Retype the extracted text of every item below line for line, preserving each character. Leave the pictures out of your answer.

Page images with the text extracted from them
»»

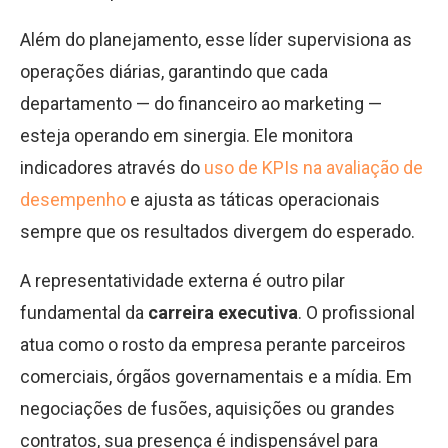
Além do planejamento, esse líder supervisiona as
operações diárias, garantindo que cada
departamento — do financeiro ao marketing —
esteja operando em sinergia. Ele monitora
indicadores através do
uso de KPIs na avaliação de
desempenho
e ajusta as táticas operacionais
sempre que os resultados divergem do esperado.
A representatividade externa é outro pilar
fundamental da
carreira executiva
. O profissional
atua como o rosto da empresa perante parceiros
comerciais, órgãos governamentais e a mídia. Em
negociações de fusões, aquisições ou grandes
contratos, sua presença é indispensável para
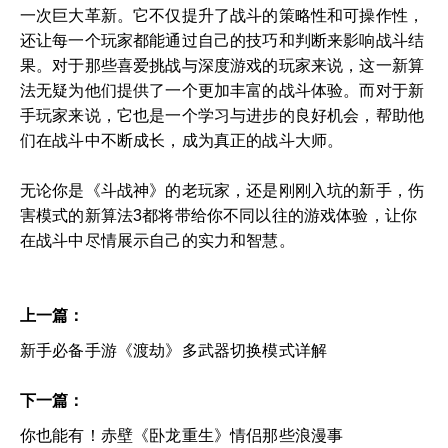
一次巨大革新。它不仅提升了战斗的策略性和可操作性，
还让每一个玩家都能通过自己的技巧和判断来影响战斗结
果。对于那些喜爱挑战与深度游戏的玩家来说，这一新算
法无疑为他们提供了一个更加丰富的战斗体验。而对于新
手玩家来说，它也是一个学习与进步的良好机会，帮助他
们在战斗中不断成长，成为真正的战斗大师。
无论你是《斗战神》的老玩家，还是刚刚入坑的新手，伤
害模式的新算法3都将带给你不同以往的游戏体验，让你
在战斗中尽情展示自己的实力和智慧。
上一篇：
新手必备手游《渡劫》多武器切换模式详解
下一篇：
你也能有！赤壁《卧龙重生》情侣那些浪漫事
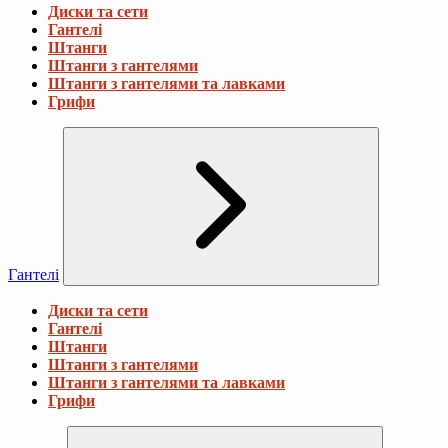
Диски та сети
Гантелі
Штанги
Штанги з гантелями
Штанги з гантелями та лавками
Грифи
Гантелі
Диски та сети
Гантелі
Штанги
Штанги з гантелями
Штанги з гантелями та лавками
Грифи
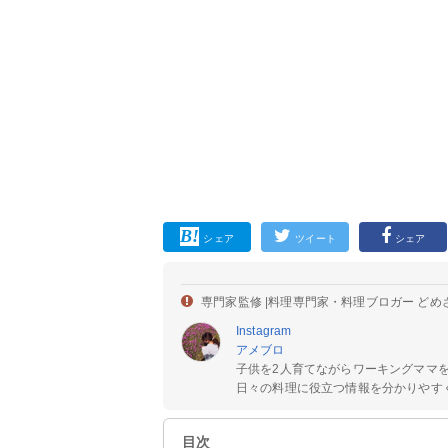
シェア
ツイート
シェア
専門家監修 |
料理専門家・料理ブロガー どめ
Instagram
アメブロ
子供を2人育てながらワーキングママ
日々の料理に役立つ情報を分かりやすく
目次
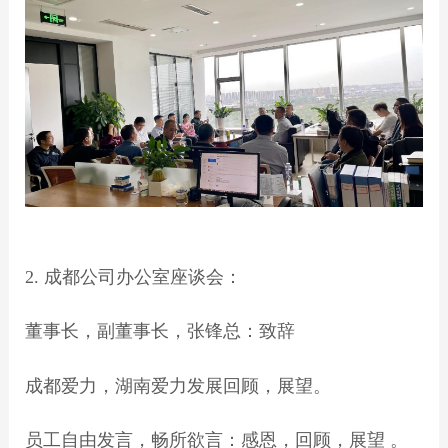
2. 成都公司办公室座谈会：
董事长，副董事长，张锋总：致辞
成都爱力，湖南爱力发展回顾，展望。
员工自由发言，畅所欲言：感恩，回顾，展望 。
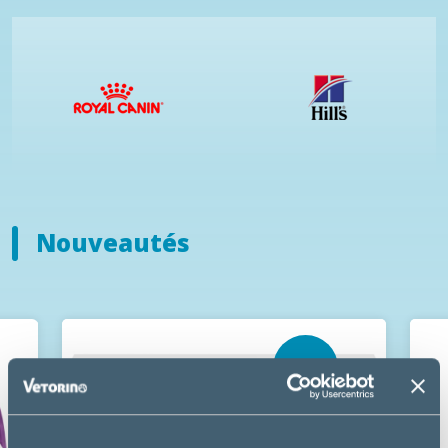
Nouveautés
NOUVEAU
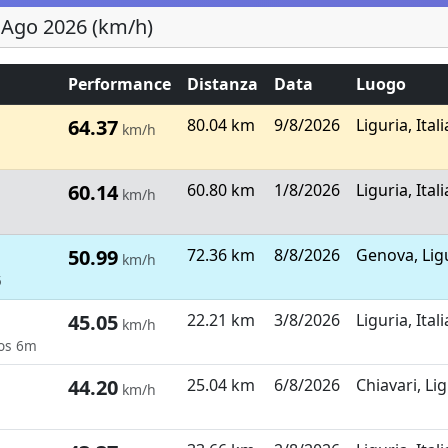
 - Ago 2026 (km/h)
Performance
Distanza
Data
Luogo
64.37
80.04 km
9/8/2026
Liguria, Itali
km/h
60.14
60.80 km
1/8/2026
Liguria, Itali
km/h
50.99
72.36 km
8/8/2026
Genova, Ligu
km/h
5
45.05
22.21 km
3/8/2026
Liguria, Itali
km/h
os 6m
44.20
25.04 km
6/8/2026
Chiavari, Lig
km/h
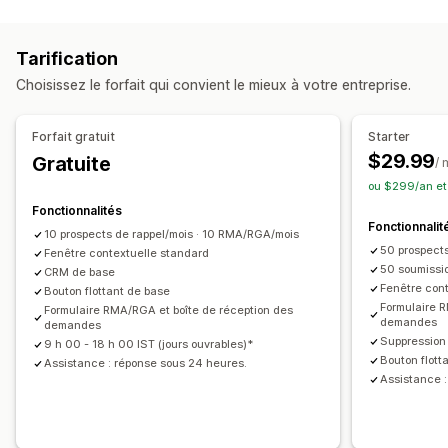
Tarification
Choisissez le forfait qui convient le mieux à votre entreprise.
Forfait gratuit
Starter
$29.99
Gratuite
/ 
ou $299/an et
Fonctionnalités
Fonctionnalit
10 prospects de rappel/mois · 10 RMA/RGA/mois
50 prospects
Fenêtre contextuelle standard
50 soumiss
CRM de base
Fenêtre con
Bouton flottant de base
Formulaire 
Formulaire RMA/RGA et boîte de réception des
demandes
demandes
Suppression
9 h 00 - 18 h 00 IST (jours ouvrables)*
Bouton flott
Assistance : réponse sous 24 heures.
Assistance 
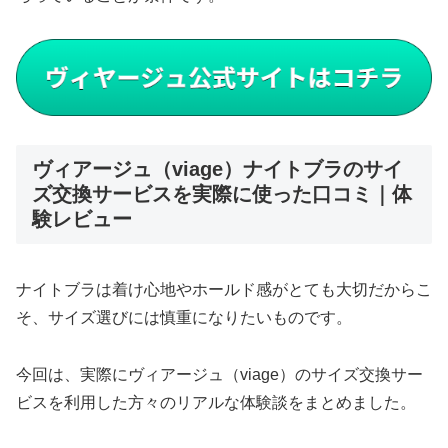
ヴィアージュ（viage）ナイトブラのサイ
ズ交換サービスを実際に使った口コミ｜体
験レビュー
ナイトブラは着け心地やホールド感がとても大切だからこ
そ、サイズ選びには慎重になりたいものです。
今回は、実際にヴィアージュ（viage）のサイズ交換サー
ビスを利用した方々のリアルな体験談をまとめました。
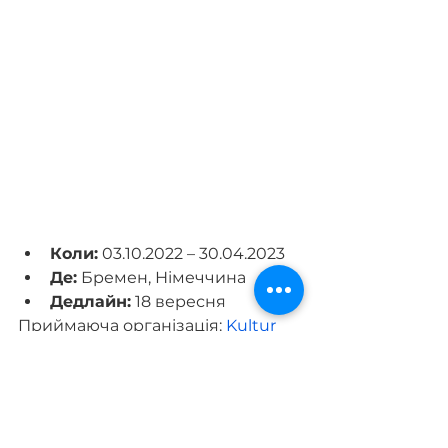
Коли:
 03.10.2022 – 30.04.2023 
Де:
 Бремен, Німеччина
Дедлайн:
 18 вересня
Приймаюча організація: 
Kultur 
Vor Ort e.V.
.
 ЇЇ основною ідеєю є 
використання мистецтва та 
культури як способу для молоді 
розвивати нові навички, 
висловлювати себе та 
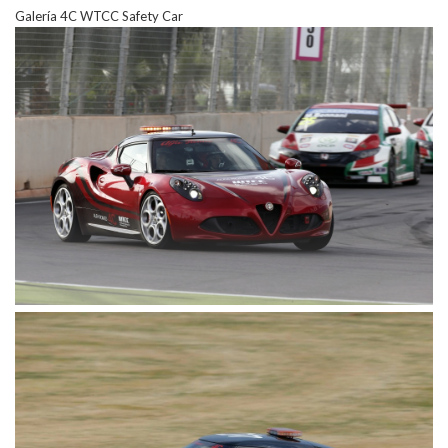
Galería 4C WTCC Safety Car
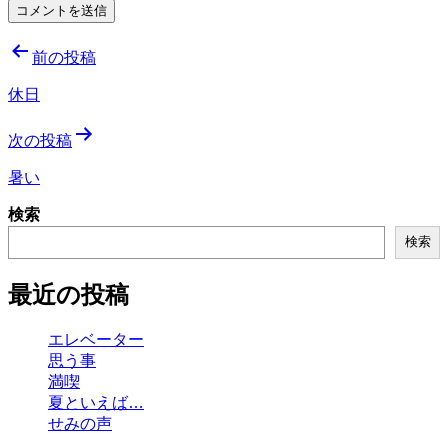
投
前の投稿
稿
休日
ナ
次の投稿
ビ
ゲ
暑い
ー
検索
シ
検索
ョ
最近の投稿
ン
エレベーター
思う事
満喫
夏といえば…
せみの声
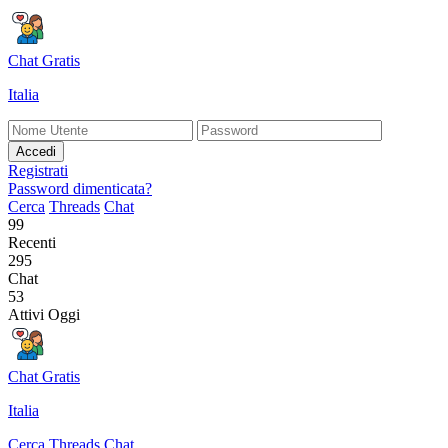
Chat Gratis
Italia
Accedi
Registrati
Password dimenticata?
Cerca
Threads
Chat
99
Recenti
295
Chat
53
Attivi Oggi
Chat Gratis
Italia
Cerca
Threads
Chat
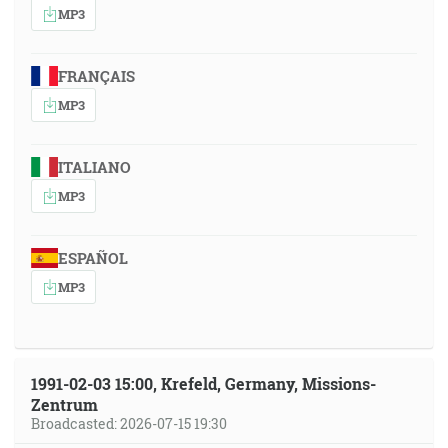
MP3
FRANÇAIS
MP3
ITALIANO
MP3
ESPAÑOL
MP3
1991-02-03 15:00, Krefeld, Germany, Missions-
Zentrum
Broadcasted: 2026-07-15 19:30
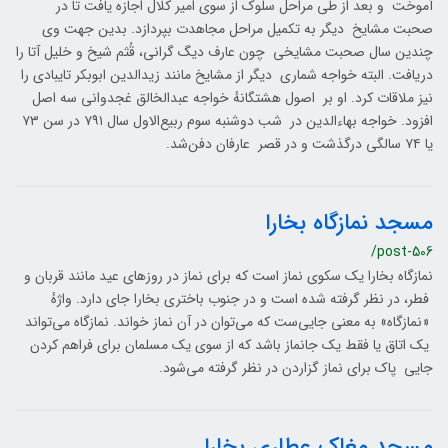
آموخت و بعد از طی مراحل سلوک از سوی امیر کلال اجازه یافت تا در
صحبت مشایخ دیگر به تکمیل مراحل مجاهدت بپردازد. بدین جهت وی
چندین سال صحبت مشایخی چون عارف دیگ گرانی، قُثم شیخ و خلیل آتا را
دریافت. البته خواجه شماری دیگر از مشایخ مانند زیدالدین ابوبکر تایبادی را
نیز ملاقات کرد. او بر اصول هشتگانهٔ خواجه عبدالخالق غجدوانی سه اصل
افزود. خواجه بهاءالدین در شب دوشنبه سوم ربیع‌الاول سال ۷۹۱ در سن ۷۳
یا ۷۴ سالگی درگذشت و در قصر عارفان دفن‌شد.
مسجد نمازگاه بخارا
/post-506
نمازگاه بخارا یک سکوی نماز است که برای نماز در روزهای عید مانند قربان و
فطر، در نظر گرفته شده‌ است و در جنوب باختری بخارا جای دارد. واژهٔ
«نمازگاه» به معنی جایی‌ست که می‌توان در آن نماز خواند. نمازگاه می‌تواند
یک اتاق یا فقط یک جانماز باشد که از سوی یک مسلمان برای فراهم کردن
جایی پاک برای نماز گزاردن در نظر گرفته می‌شود.
مسجد مغاک عطاری بخارا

««

→ **Result of this task**
Além do planejamento, esse líder supervisiona as
operações diárias, garantindo que cada
departamento — do financeiro ao marketing —
esteja operando em sinergia. Ele monitora
indicadores através do
uso de KPIs na avaliação de
desempenho
e ajusta as táticas operacionais
sempre que os resultados divergem do esperado.
A representatividade externa é outro pilar
fundamental da
carreira executiva
. O profissional
atua como o rosto da empresa perante parceiros
comerciais, órgãos governamentais e a mídia. Em
negociações de fusões, aquisições ou grandes
contratos, sua presença é indispensável para
一次巨大革新。它不仅提升了战斗的策略性和可操作性，
还让每一个玩家都能通过自己的技巧和判断来影响战斗结
果。对于那些喜爱挑战与深度游戏的玩家来说，这一新算
法无疑为他们提供了一个更加丰富的战斗体验。而对于新
手玩家来说，它也是一个学习与进步的良好机会，帮助他
们在战斗中不断成长，成为真正的战斗大师。
无论你是《斗战神》的老玩家，还是刚刚入坑的新手，伤
害模式的新算法3都将带给你不同以往的游戏体验，让你
在战斗中尽情展示自己的实力和智慧。
上一篇：
新手必备手游《渡劫》多武器切换模式详解
下一篇：
你也能有！赤壁《卧龙重生》情侣那些浪漫事
Диски та сети
Гантелі
Штанги
Штанги з гантелями
Штанги з гантелями та лавками
Грифи
Гантелі
Диски та сети
Гантелі
Штанги
Штанги з гантелями
Штанги з гантелями та лавками
Грифи
シェア
ツイート
シェア
専門家監修 |
料理専門家・料理ブロガー どめ
Instagram
アメブロ
子供を2人育てながらワーキングママ
日々の料理に役立つ情報を分かりやすく
目次
2. 成都公司办公室座谈会：
董事长，副董事长，张锋总：致辞
成都爱力，湖南爱力发展回顾，展望。
员工自由发言，畅所欲言：感恩，回顾，展望 。
Nouveautés
NOUVEAU
 - Ago 2026 (km/h)
Performance
Distanza
Data
Luogo
64.37
80.04 km
9/8/2026
Liguria, Itali
km/h
60.14
60.80 km
1/8/2026
Liguria, Itali
km/h
50.99
72.36 km
8/8/2026
Genova, Ligu
km/h
5
45.05
22.21 km
3/8/2026
Liguria, Itali
km/h
os 6m
44.20
25.04 km
6/8/2026
Chiavari, Lig
km/h
Tarification
Choisissez le forfait qui convient le mieux à votre entreprise.
Forfait gratuit
Starter
$29.99
Gratuite
/ 
ou $299/an et
Fonctionnalités
Fonctionnalit
10 prospects de rappel/mois · 10 RMA/RGA/mois
50 prospects
Fenêtre contextuelle standard
50 soumiss
CRM de base
Fenêtre con
Bouton flottant de base
Formulaire 
Formulaire RMA/RGA et boîte de réception des
demandes
demandes
Suppression
9 h 00 - 18 h 00 IST (jours ouvrables)*
Bouton flott
Assistance : réponse sous 24 heures.
Assistance 
ヴィアージュ（viage）ナイトブラのサイ
ズ交換サービスを実際に使った口コミ｜体
験レビュー
ナイトブラは着け心地やホールド感がとても大切だからこ
そ、サイズ選びには慎重になりたいものです。
今回は、実際にヴィアージュ（viage）のサイズ交換サー
ビスを利用した方々のリアルな体験談をまとめました。
Коли:
 03.10.2022 – 30.04.2023 
Де:
 Бремен, Німеччина
Дедлайн:
 18 вересня
Приймаюча організація: 
Kultur 
Vor Ort e.V.
.
 ЇЇ основною ідеєю є 
використання мистецтва та 
культури як способу для молоді 
розвивати нові навички, 
висловлювати себе та 
Galería 4C WTCC Safety Car
投
前の投稿
稿
休日
ナ
次の投稿
ビ
ゲ
暑い
ー
検索
シ
検索
ョ
最近の投稿
ン
エレベーター
思う事
満喫
夏といえば…
せみの声
Chat Gratis
Italia
Accedi
Registrati
Password dimenticata?
Cerca
Threads
Chat
99
Recenti
295
Chat
53
Attivi Oggi
Chat Gratis
Italia
Cerca
Threads
Chat
MP3
FRANÇAIS
MP3
ITALIANO
MP3
ESPAÑOL
MP3
1991-02-03 15:00, Krefeld, Germany, Missions-
Zentrum
Broadcasted: 2026-07-15 19:30
آموخت و بعد از طی مراحل سلوک از سوی امیر کلال اجازه یافت تا در
صحبت مشایخ دیگر به تکمیل مراحل مجاهدت بپردازد. بدین جهت وی
چندین سال صحبت مشایخی چون عارف دیگ گرانی، قُثم شیخ و خلیل آتا را
دریافت. البته خواجه شماری دیگر از مشایخ مانند زیدالدین ابوبکر تایبادی را
نیز ملاقات کرد. او بر اصول هشتگانهٔ خواجه عبدالخالق غجدوانی سه اصل
افزود. خواجه بهاءالدین در شب دوشنبه سوم ربیع‌الاول سال ۷۹۱ در سن ۷۳
یا ۷۴ سالگی درگذشت و در قصر عارفان دفن‌شد.
مسجد نمازگاه بخارا
/post-506
نمازگاه بخارا یک سکوی نماز است که برای نماز در روزهای عید مانند قربان و
فطر، در نظر گرفته شده‌ است و در جنوب باختری بخارا جای دارد. واژهٔ
«نمازگاه» به معنی جایی‌ست که می‌توان در آن نماز خواند. نمازگاه می‌تواند
یک اتاق یا فقط یک جانماز باشد که از سوی یک مسلمان برای فراهم کردن
جایی پاک برای نماز گزاردن در نظر گرفته می‌شود.
مسجد مغاک عطاری بخارا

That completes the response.